Creating reference indexes

One of GobyWeb’s primary functions is to align fasta/fastq samples to a reference. In order to do this, it is necessary to index references with one or more aligners. To make alignments run faster, we recommend you store these indexed references on the filesystems that are local to each SGE compute node (as opposed to a network shared filesystem). We provide scripts to assist with index creation. These scripts are found in ~gobyweb/index-creation/.

First, obtain the fasta reference you want to align against. References often come from ftp://ftp.ensembl.org/pub. For demonstration purposes, this guide will index the NCBI Mouse reference version 37.64.

Download the single “toplevel” “dna” fa.gz reference file and associated “cdna” “all” fa.gz file.

  • cd ~gobyweb/index-creation/
  • wget \
    ftp://ftp.ensembl.org/pub/release-64/fasta/mus_musculus/dna/Mus_musculus.NCBIM37.64.dna.toplevel.fa.gz
  • wget \
    ftp://ftp.ensembl.org/pub/release-64/fasta/mus_musculus/cdna/Mus_musculus.NCBIM37.64.cdna.all.fa.gz

It is necessary to edit the create-indexes.sh file to reflect the details of the reference that is going to be indexed.
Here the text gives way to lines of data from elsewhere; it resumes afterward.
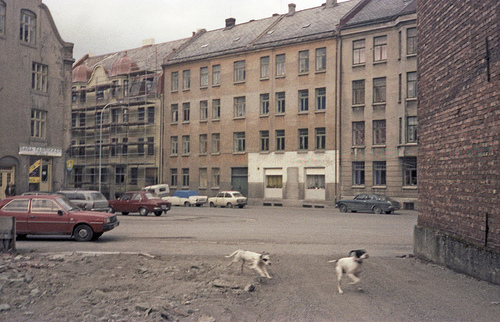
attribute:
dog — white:
[330, 249, 371, 296]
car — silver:
[57, 183, 110, 215]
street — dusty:
[170, 212, 404, 240]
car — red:
[7, 196, 114, 243]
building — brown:
[158, 10, 349, 214]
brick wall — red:
[412, 0, 495, 286]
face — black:
[340, 241, 377, 273]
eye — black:
[258, 257, 267, 272]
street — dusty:
[45, 223, 330, 299]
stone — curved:
[2, 1, 73, 190]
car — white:
[163, 185, 208, 206]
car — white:
[207, 187, 247, 208]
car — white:
[140, 180, 170, 198]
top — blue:
[170, 187, 198, 197]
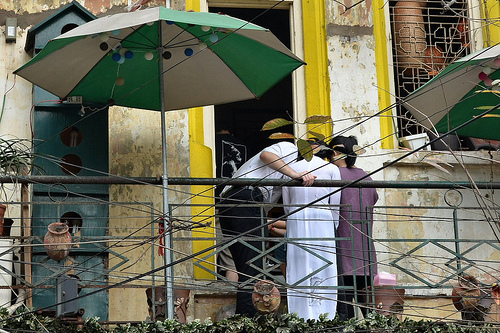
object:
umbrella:
[10, 5, 300, 111]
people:
[329, 135, 380, 319]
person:
[281, 130, 338, 321]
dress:
[280, 158, 341, 321]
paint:
[301, 6, 328, 45]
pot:
[43, 222, 71, 264]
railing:
[80, 177, 161, 185]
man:
[225, 132, 297, 316]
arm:
[258, 150, 292, 174]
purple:
[343, 178, 361, 203]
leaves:
[297, 138, 315, 162]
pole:
[156, 55, 182, 322]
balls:
[160, 50, 174, 62]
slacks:
[216, 196, 272, 276]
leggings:
[343, 278, 359, 315]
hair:
[334, 136, 358, 168]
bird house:
[26, 0, 112, 329]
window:
[389, 0, 486, 149]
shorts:
[231, 236, 272, 285]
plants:
[0, 134, 45, 190]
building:
[293, 0, 500, 330]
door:
[194, 2, 301, 278]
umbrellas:
[402, 39, 500, 146]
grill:
[404, 8, 451, 47]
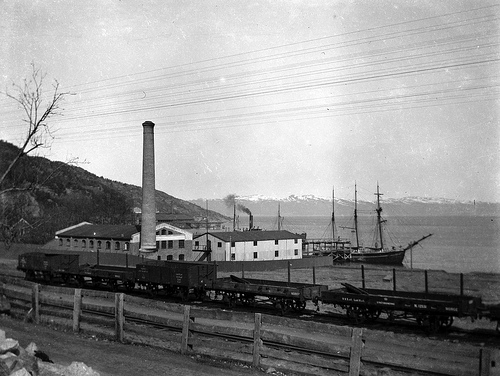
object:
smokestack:
[139, 120, 157, 260]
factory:
[44, 120, 334, 273]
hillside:
[0, 138, 236, 246]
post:
[32, 283, 40, 326]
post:
[72, 288, 81, 333]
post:
[114, 293, 124, 343]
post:
[181, 304, 190, 355]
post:
[252, 313, 261, 375]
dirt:
[13, 328, 161, 374]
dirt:
[320, 265, 499, 297]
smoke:
[222, 194, 252, 216]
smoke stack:
[248, 215, 254, 229]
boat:
[311, 183, 353, 266]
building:
[138, 119, 158, 251]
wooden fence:
[0, 274, 497, 374]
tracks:
[13, 267, 480, 340]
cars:
[211, 274, 328, 316]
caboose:
[17, 252, 218, 301]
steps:
[187, 238, 215, 260]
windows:
[231, 242, 236, 248]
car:
[16, 249, 80, 283]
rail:
[0, 267, 27, 280]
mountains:
[196, 192, 498, 219]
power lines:
[17, 57, 500, 124]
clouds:
[251, 117, 446, 177]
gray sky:
[171, 78, 474, 180]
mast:
[354, 179, 361, 248]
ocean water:
[245, 218, 498, 275]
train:
[16, 249, 500, 348]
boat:
[350, 180, 435, 265]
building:
[191, 224, 306, 261]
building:
[54, 213, 194, 264]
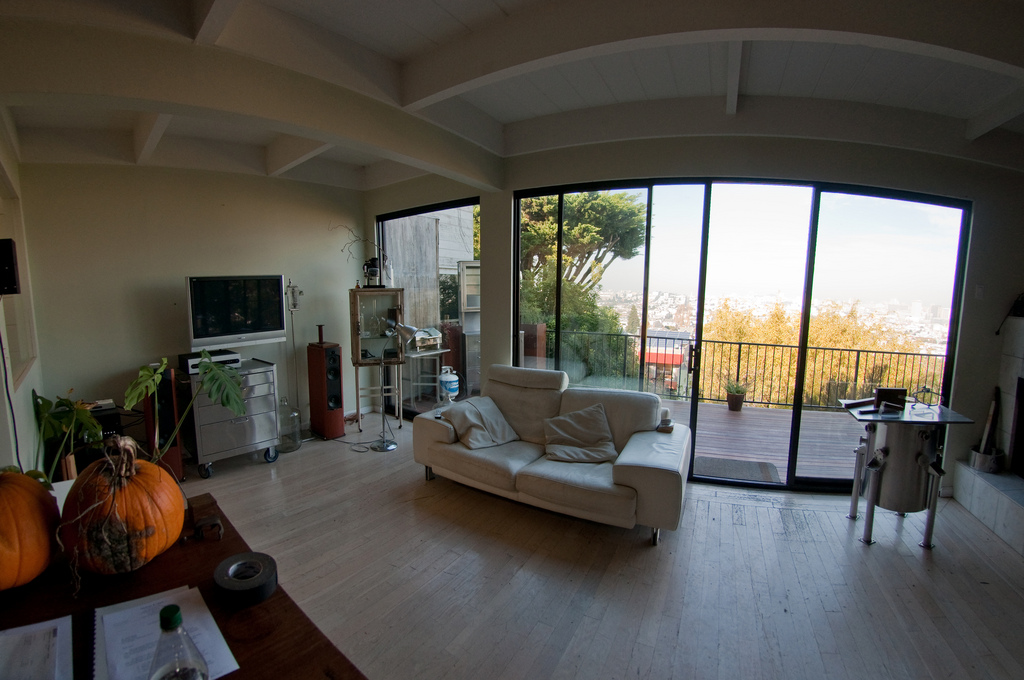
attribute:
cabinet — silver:
[187, 351, 286, 465]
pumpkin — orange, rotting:
[62, 433, 187, 577]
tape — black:
[194, 526, 281, 596]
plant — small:
[713, 350, 752, 421]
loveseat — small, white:
[396, 347, 707, 560]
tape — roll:
[207, 533, 297, 597]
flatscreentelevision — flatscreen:
[162, 251, 308, 353]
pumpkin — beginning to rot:
[51, 415, 216, 578]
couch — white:
[416, 356, 691, 563]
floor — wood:
[124, 410, 1022, 677]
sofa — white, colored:
[399, 350, 690, 548]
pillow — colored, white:
[425, 385, 512, 447]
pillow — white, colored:
[552, 411, 606, 453]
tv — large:
[198, 268, 260, 351]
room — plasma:
[8, 128, 1014, 678]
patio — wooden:
[445, 331, 936, 450]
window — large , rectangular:
[795, 185, 936, 484]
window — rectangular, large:
[698, 213, 823, 483]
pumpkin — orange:
[73, 458, 179, 575]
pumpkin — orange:
[0, 458, 65, 599]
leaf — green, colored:
[201, 354, 271, 411]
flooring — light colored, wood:
[202, 404, 1013, 675]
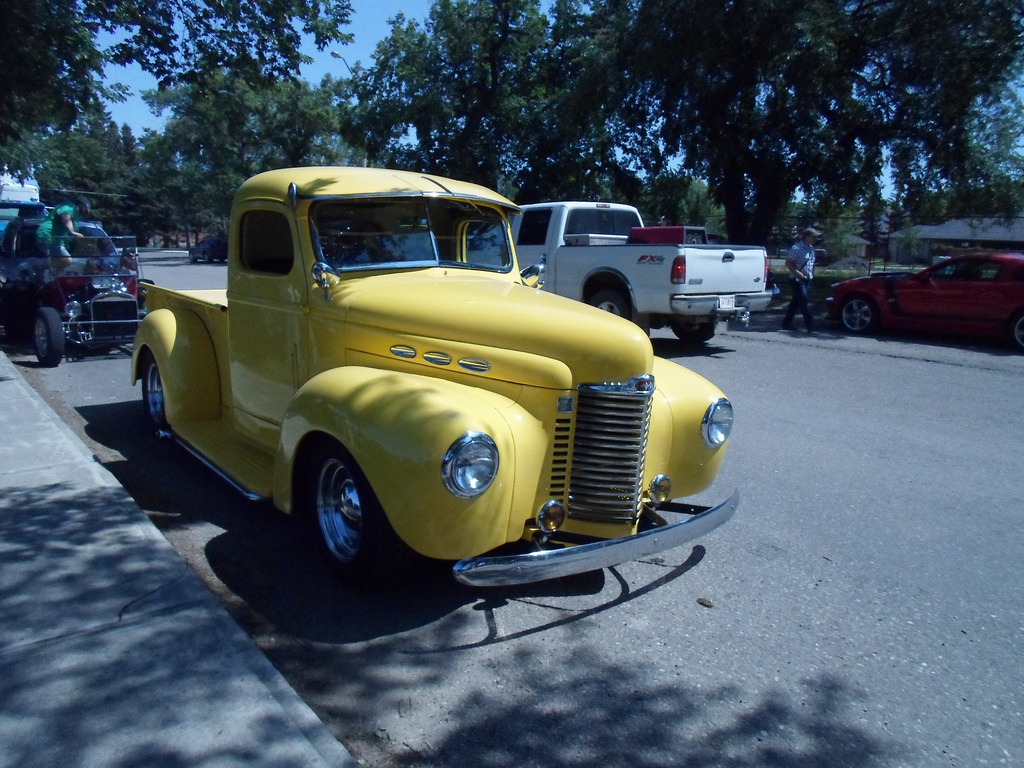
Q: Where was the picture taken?
A: It was taken at the pavement.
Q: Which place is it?
A: It is a pavement.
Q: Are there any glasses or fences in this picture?
A: No, there are no fences or glasses.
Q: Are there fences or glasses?
A: No, there are no fences or glasses.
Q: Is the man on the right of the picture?
A: Yes, the man is on the right of the image.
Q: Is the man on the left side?
A: No, the man is on the right of the image.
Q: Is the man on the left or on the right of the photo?
A: The man is on the right of the image.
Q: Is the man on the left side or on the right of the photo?
A: The man is on the right of the image.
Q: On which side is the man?
A: The man is on the right of the image.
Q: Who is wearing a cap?
A: The man is wearing a cap.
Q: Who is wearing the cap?
A: The man is wearing a cap.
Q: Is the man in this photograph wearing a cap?
A: Yes, the man is wearing a cap.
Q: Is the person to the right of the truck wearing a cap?
A: Yes, the man is wearing a cap.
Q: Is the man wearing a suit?
A: No, the man is wearing a cap.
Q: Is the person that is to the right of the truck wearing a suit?
A: No, the man is wearing a cap.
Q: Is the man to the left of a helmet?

Near the top of this create-indexes.sh you will find a number of example configurations. For this index, the single uncommented configuration should be:

INPUT_FASTA=Mus_musculus.NCBIM37.64.dna.toplevel.fa.gz
INPUT_CDNA_FASTA=Mus_musculus.NCBIM37.64.cdna.all.fa.gz
ORGANISM=mus_musculus
VERSION=NCBIM37.64

Also in create-indexes.sh, locate the definition of the variables GSNAPDIR, BWADIR, and SAMTOOLS_DIR. It should not be necessary to changes these, but they should be verified.

Finally, below find the variables ALIGNERS and SPACES. These define which aligners will be used when creating indexes and if “basespace” and/or “colorspace” indexes should be created (not every aligner supports both).

OPTIONAL STEP: cURL can optionally be used by the script Biomart.groovy. By default, cURL isn’t used, but if you have a relatively recent version of cURL (7.22 or later, which can be checked with the “curl –version” command) you can enable downloading using cURL. The benefit of using cURL for is that it gives a more visual indication to the status of the file transfers. To enable this, edit Biomart.groovy and change the downloadWithCurl option

boolean downloadWithCurl = true

Once you have configured create-indexes.sh, execute it.

  • cd ~gobyweb/index-creation/
  • ./create-indexes.sh

Index creation can be a time consuming process (easily taking hours if you are creating indexes for multiple aligners). During the process of creating indexes, a few annotation files will be fetched from BioMart. The process of downloading annotations can also take a considerable amount of time.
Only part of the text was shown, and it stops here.